- Task objective -
Return each record shown beneath, word for word.

- Data for analysis -
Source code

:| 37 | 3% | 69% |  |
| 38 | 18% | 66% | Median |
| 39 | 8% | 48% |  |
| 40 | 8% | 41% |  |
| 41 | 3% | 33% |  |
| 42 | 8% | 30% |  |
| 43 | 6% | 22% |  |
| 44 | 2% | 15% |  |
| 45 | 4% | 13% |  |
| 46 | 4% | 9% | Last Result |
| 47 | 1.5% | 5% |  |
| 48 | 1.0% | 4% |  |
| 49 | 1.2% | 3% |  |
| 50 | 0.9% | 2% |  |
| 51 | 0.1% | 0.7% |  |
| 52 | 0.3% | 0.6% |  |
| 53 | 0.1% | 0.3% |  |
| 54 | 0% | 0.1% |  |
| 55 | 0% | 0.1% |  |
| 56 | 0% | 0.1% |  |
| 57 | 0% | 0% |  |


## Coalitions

- Result for this exercise -
Source code

:| 37 | 3% | 69% |  |
| 38 | 18% | 66% | Median |
| 39 | 8% | 48% |  |
| 40 | 8% | 41% |  |
| 41 | 3% | 33% |  |
| 42 | 8% | 30% |  |
| 43 | 6% | 22% |  |
| 44 | 2% | 15% |  |
| 45 | 4% | 13% |  |
| 46 | 4% | 9% | Last Result |
| 47 | 1.5% | 5% |  |
| 48 | 1.0% | 4% |  |
| 49 | 1.2% | 3% |  |
| 50 | 0.9% | 2% |  |
| 51 | 0.1% | 0.7% |  |
| 52 | 0.3% | 0.6% |  |
| 53 | 0.1% | 0.3% |  |
| 54 | 0% | 0.1% |  |
| 55 | 0% | 0.1% |  |
| 56 | 0% | 0.1% |  |
| 57 | 0% | 0% |  |


## Coalitions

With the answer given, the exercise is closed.